Some nights spent pursuing the herring run are very slow, even if those herring are in fact present. There are swirls and splashed of alewives in the ink black water, but no boils or explosions from big stripers eating them. Repetitive casts with a big herring fly don't draw any grabs. The hours wear on and the feeling that any cast could be the one dissolves away. Such nights are actually the norm. Either there are no fish or just some small fish, and neither is really what I'm looking for. Other nights, it starts to feel that way until I make one small adjustment. That certainly isn't the norm, usually there is some sign that doing something different will draw different results, but sometimes there's just a feeling, nothing more.
One night early in the herring run, I was getting bored. There were fish in, but they were silent. The sense that something was possible was just stuck in my mind despite every bit of external sign.

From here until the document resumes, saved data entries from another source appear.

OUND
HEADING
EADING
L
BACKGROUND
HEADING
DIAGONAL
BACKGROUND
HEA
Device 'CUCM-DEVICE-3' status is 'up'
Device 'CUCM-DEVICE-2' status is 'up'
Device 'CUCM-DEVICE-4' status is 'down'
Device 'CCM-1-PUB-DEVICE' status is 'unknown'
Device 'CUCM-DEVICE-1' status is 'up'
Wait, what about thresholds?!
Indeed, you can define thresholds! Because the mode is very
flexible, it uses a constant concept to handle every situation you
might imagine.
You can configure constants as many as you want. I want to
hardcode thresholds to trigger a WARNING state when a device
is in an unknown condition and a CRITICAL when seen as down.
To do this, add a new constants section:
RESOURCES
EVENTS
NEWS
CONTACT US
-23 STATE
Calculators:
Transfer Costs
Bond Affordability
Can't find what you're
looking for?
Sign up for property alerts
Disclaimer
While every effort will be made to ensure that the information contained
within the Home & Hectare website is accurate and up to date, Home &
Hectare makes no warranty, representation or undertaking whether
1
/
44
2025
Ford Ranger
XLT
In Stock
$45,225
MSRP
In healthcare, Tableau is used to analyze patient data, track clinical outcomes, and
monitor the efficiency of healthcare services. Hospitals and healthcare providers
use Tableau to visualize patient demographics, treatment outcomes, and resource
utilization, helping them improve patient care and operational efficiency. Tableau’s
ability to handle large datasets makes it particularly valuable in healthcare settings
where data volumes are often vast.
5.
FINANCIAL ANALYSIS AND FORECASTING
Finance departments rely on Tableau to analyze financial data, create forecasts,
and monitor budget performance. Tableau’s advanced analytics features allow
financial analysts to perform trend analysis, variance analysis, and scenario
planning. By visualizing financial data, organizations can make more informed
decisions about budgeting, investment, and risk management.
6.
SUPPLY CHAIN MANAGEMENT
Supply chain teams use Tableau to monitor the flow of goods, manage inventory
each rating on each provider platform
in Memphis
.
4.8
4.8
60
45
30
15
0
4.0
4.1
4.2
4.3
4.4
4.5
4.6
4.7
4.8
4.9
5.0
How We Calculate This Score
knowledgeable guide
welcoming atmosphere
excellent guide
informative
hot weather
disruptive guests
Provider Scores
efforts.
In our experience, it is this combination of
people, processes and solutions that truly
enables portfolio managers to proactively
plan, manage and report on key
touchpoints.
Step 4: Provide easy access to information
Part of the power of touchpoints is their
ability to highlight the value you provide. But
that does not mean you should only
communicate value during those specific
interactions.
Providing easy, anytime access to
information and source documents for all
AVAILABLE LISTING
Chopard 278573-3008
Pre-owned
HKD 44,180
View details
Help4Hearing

I couldn't shake it. Eventually, I made a pretty simple move. I didn't change my fly, my leader, or anything like that. I just moved, and not very far. The first cast produced a jarring take. I rammed the hook home and the fish tore off. It clearly wasn't huge, but nice anyway and made a good account of itself. I landed it, removed my slammer from its mouth, and then watched it swim off. It was 30 inches on the dot.
The next cast was stopped by yet another bass. This one fought dramatically less well, and yet it was basically a clone of the first. The same size, the same build, everything... just way less juice.
And then it was over. I made a few more position adjustments but that was all the river had to offer. Frankly that wasn't bad at all. I'll take a 30 inch class striped bass any time. In this extremely deprived fishery, they've become a pretty reasonable bar for success for land-based fly anglers. This spring would produce quite a few more of them for me.